The employee labor force was organized under the Teamsters Union Local #135 in 1948. Six years later (1954-55), the company endured a violent work-stoppage strike. Both sides suffered, but there were mutual lessons learned which resulted in a stronger, more cooperative teamwork—and still exists today.
In 1960, the old air separation plant was replaced by new liquid oxygen, nitrogen, argon and CO2 pumping systems. With this change, Indiana Oxygen began producing specialty gases (Spec Gas) and research laboratory-grade high purity blends.
In 1979, Walter “Wally” Brant II, Robert’s son, joined Indiana Oxygen, after graduating from Purdue and then serving seven years as a Navigator on a B-52 combat crew during the Vietnam War. Under Wally’s leadership, the Indiana Oxygen team fostered unparalleled growth to become the largest independent gas and welding supply company in Indiana.
As Indiana Oxygen grew, it began to open satellite branch stores, the first in Muncie in 1978. The increased demand for gas products required Indiana Oxygen to move again in 1991 to a new state-of-the-industry palletized cylinder fill plant on Indianapolis’ northwest side, located on I-465 near west 71st Street. Its automated fill operation enables the highest quality and production of any national company.
Today Indiana Oxygen has locations in Indianapolis, Lafayette, Muncie, Marion, Fishers, Bloomington, Cincinnati, Seymour, Vincennes, Elkhart and Beech Grove. Plus, Indiana Oxygen boasts one of the largest Internet sales divisions in the country!
The fourth generation of Brants – Anne Brant Hayes and Jay Brant – joined the family business in 2010. As an independent, family-owned, four-generation company, Indiana Oxygen is large enough to meet any demand, yet flexible to meet any immediate or custom need.
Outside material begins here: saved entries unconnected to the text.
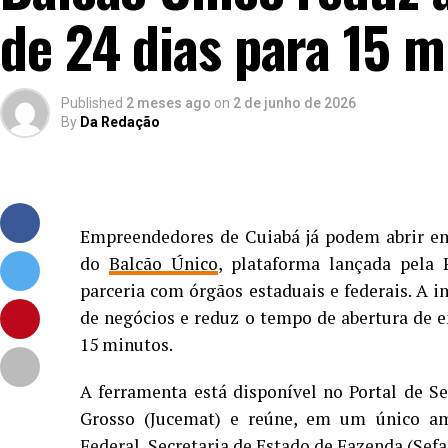
de 24 dias para 15 
Published
2 meses ago
on
2 de junho de 2026
By
Da Redação
Empreendedores de Cuiabá já podem abrir em
do
Balcão Único
, plataforma lançada pela
parceria com órgãos estaduais e federais. A i
de negócios e reduz o tempo de abertura de 
15 minutos.
A ferramenta está disponível no Portal de S
Grosso (Jucemat) e reúne, em um único amb
Federal, Secretaria de Estado de Fazenda (Sefa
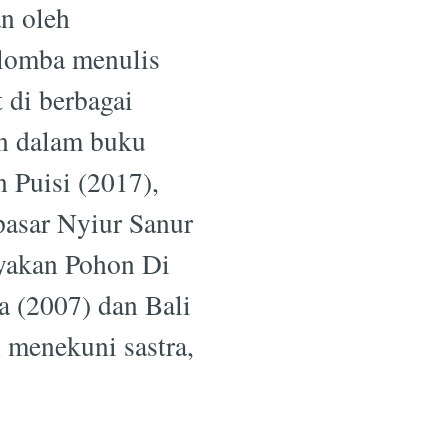
n oleh
 lomba menulis
 di berbagai
un dalam buku
 Puisi (2017),
asar Nyiur Sanur
ayakan Pohon Di
a (2007) dan Bali
n menekuni sastra,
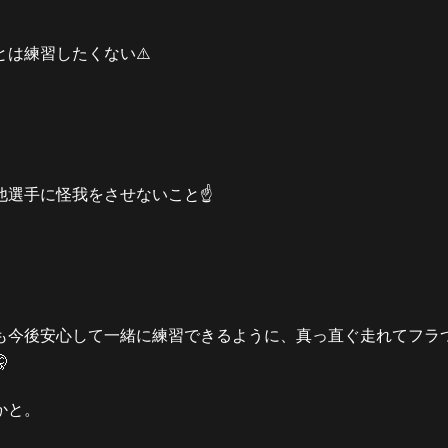
は練習したくない⚠️
選手に怪我をさせないこと☝️
も今後安心して一緒に練習できるように、真っ直ぐ走れてフラ

かと。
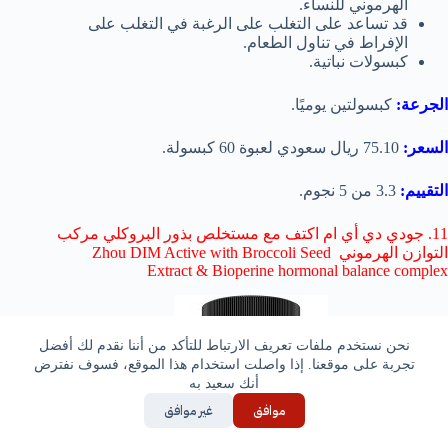
الهرموني للنساء.
قد تساعد على التغلب على الرغبة في التغلب على
الإفراط في تناول الطعام.
كبسولات نباتية.
الجرعة:
كبسولتين يوميًا.
السعر:
75.10 ريال سعودي لعبوة 60 كبسولة.
التقييم:
3.3 من 5 نجوم.
11. جودي دي أي ام اكتف مع مستخلص بذور البروكلي مركب
التوازن الهرموني Zhou DIM Active with Broccoli Seed
Extract & Bioperine hormonal balance complex
نحن نستخدم ملفات تعريف الارتباط للتأكد من أننا نقدم لك أفضل
تجربة على موقعنا. إذا واصلت استخدام هذا الموقع، فسوف نفترض
أنك سعيد به
موافق
غير موافق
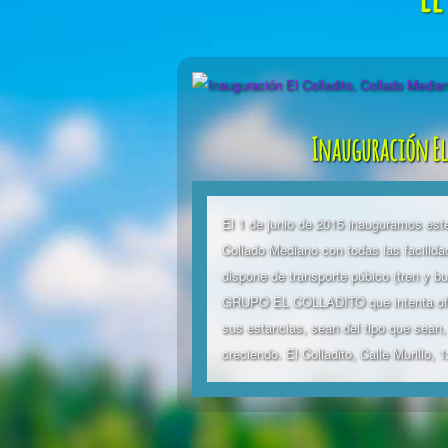
Inauguración El
El 1 de junio de 2015 inauguramos est
Collado Mediano con todas las facilid
dispone de transporte púbico (tren y b
GRUPO EL COLLADITO que intenta ofrec
sus estancias, sean del tipo que sean
creciendo. El Colladito, Calle Murillo,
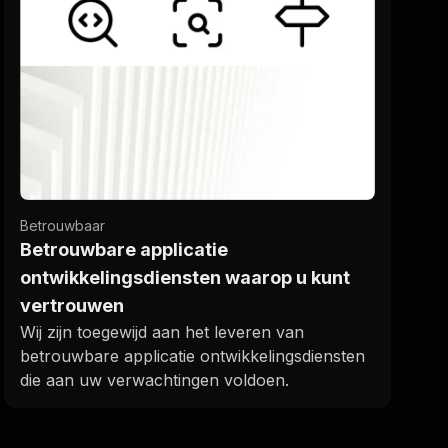
Betrouwbaar
Betrouwbare applicatie
ontwikkelingsdiensten waarop u kunt
vertrouwen
Wij zijn toegewijd aan het leveren van
betrouwbare applicatie ontwikkelingsdiensten
die aan uw verwachtingen voldoen.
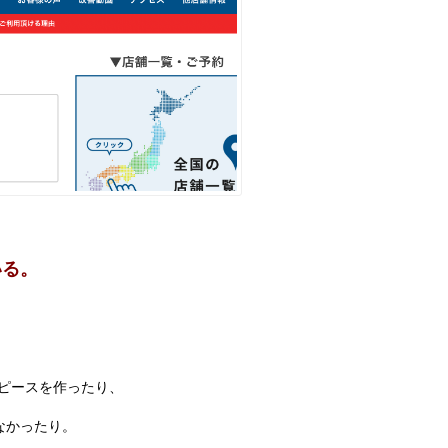
いる。
ピースを作ったり、
なかったり。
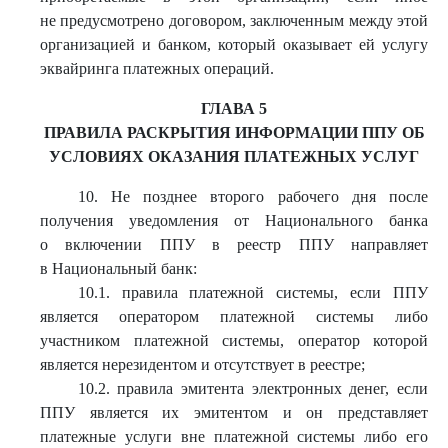
не предусмотрено договором, заключенным между этой
организацией и банком, который оказывает ей услугу
эквайринга платежных операций.
ГЛАВА 5
ПРАВИЛА РАСКРЫТИЯ ИНФОРМАЦИИ ППУ ОБ
УСЛОВИЯХ ОКАЗАНИЯ ПЛАТЕЖНЫХ УСЛУГ
10. Не позднее второго рабочего дня после
получения уведомления от Национального банка
о включении ППУ в реестр ППУ направляет
в Национальный банк:
10.1. правила платежной системы, если ППУ
является оператором платежной системы либо
участником платежной системы, оператор которой
является нерезидентом и отсутствует в реестре;
10.2. правила эмитента электронных денег, если
ППУ является их эмитентом и он представляет
платежные услуги вне платежной системы либо его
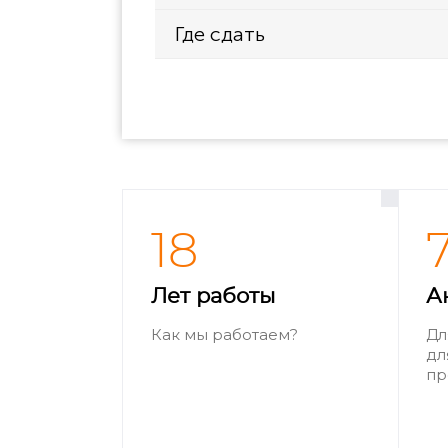
Где сдать
18
Лет работы
А
Как мы работаем?
Дл
дл
пр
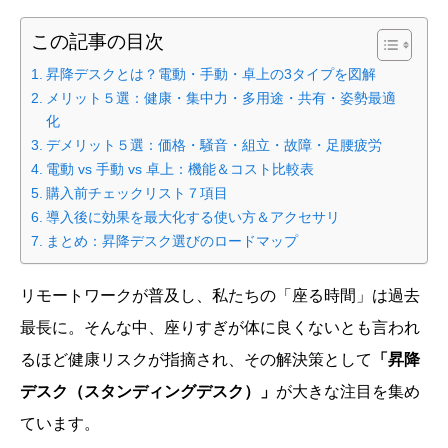
この記事の目次
昇降デスクとは？電動・手動・卓上の3タイプを図解
メリット５選：健康・集中力・多用途・共有・姿勢最適
化
デメリット５選：価格・騒音・組立・故障・足腰疲労
電動 vs 手動 vs 卓上：機能＆コスト比較表
購入前チェックリスト７項目
導入後に効果を最大化する使い方＆アクセサリ
まとめ：昇降デスク選びのロードマップ
リモートワークが普及し、私たちの「座る時間」は過去
最長に。そんな中、座りすぎが体に良くないとも言われ
るほど健康リスクが指摘され、その解決策として
「昇降
デスク（スタンディングデスク）」
が大きな注目を集め
ています。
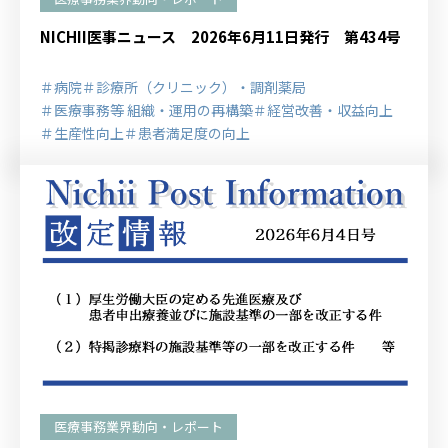
NICHII医事ニュース 2026年6月11日発行 第434号
＃病院
＃診療所（クリニック）・調剤薬局
＃医療事務等 組織・運用の再構築
＃経営改善・収益向上
＃生産性向上
＃患者満足度の向上
医療事務業界動向・レポート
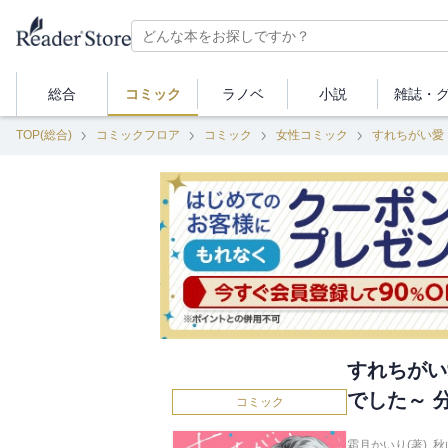
総合
コミック
ラノベ
小説
雑誌・
TOP(総合)
コミックフロア
コミック
女性コミック
すれちがい愛
すれちがい
でした～ 分
コミック
霜月かいり(著)
,
秋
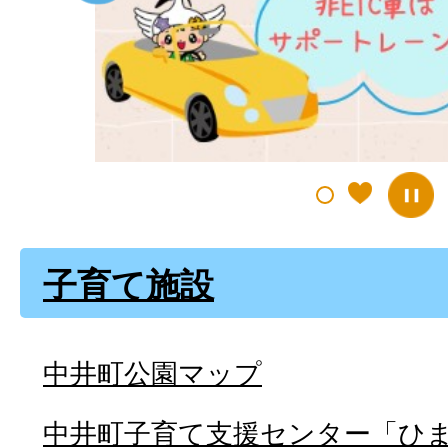
ラ
イ
ド
子育て施設
中井町公園マップ
中井町子育て支援センター「ひ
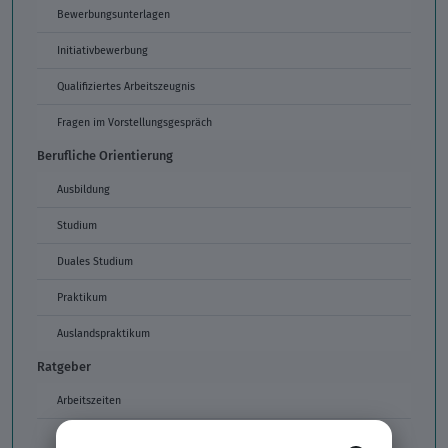
Bewerbungsunterlagen
Initiativbewerbung
Qualifiziertes Arbeitszeugnis
Fragen im Vorstellungsgespräch
Berufliche Orientierung
Ausbildung
Studium
Duales Studium
Praktikum
Auslandspraktikum
Ratgeber
Arbeitszeiten
Arbeitszeitmodelle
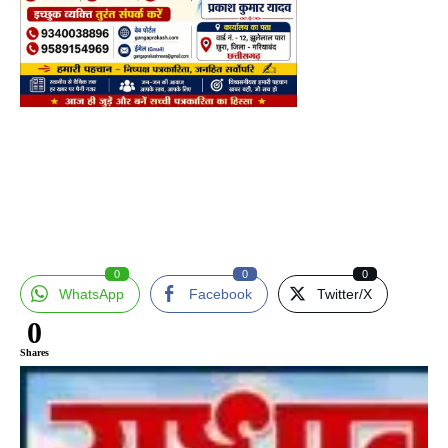
0
0
0
WhatsApp
Facebook
Twitter/X
0
Shares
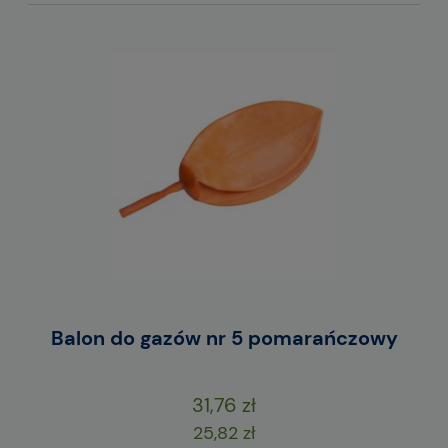
Balon do gazów nr 5 pomarańczowy
31,76 zł
25,82 zł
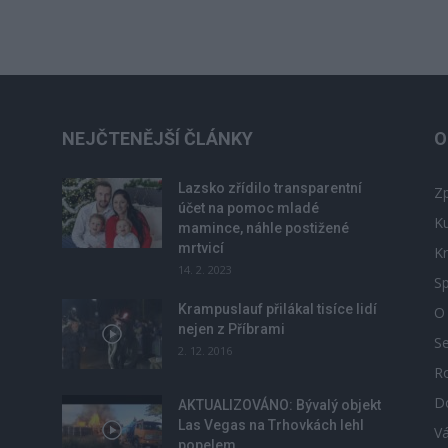
NEJČTENĚJŠÍ ČLÁNKY
O
Lazsko zřídilo transparentní
Zp
účet na pomoc mladé
Ku
mamince, náhle postižené
mrtvicí
Kr
14. 2. 2023
Sp
Krampuslauf přilákal tisíce lidí
O
nejen z Příbrami
S
2. 12. 2016
R
D
u
AKTUALIZOVÁNO: Bývalý objekt
Las Vegas na Trhovkách lehl
V
popelem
And, through its affiliation with its most renowned purchasing consortium and the support of its key vendors, Indiana Oxygen is able to purchase in quantities sufficient to compete with any national chain and still pass cost savings to its customer-partners.
Today, the Brant Family continues to be involved in the communities in which it serves. Integrity and ethics have always guided Indiana Oxygen’s way of conducting business. Nobody has dedicated their lives, passion and focus to this business like the team of employees at Indiana Oxygen. With diverse experiences and perspectives, they’ve created a culture that delivers the best for generations to come.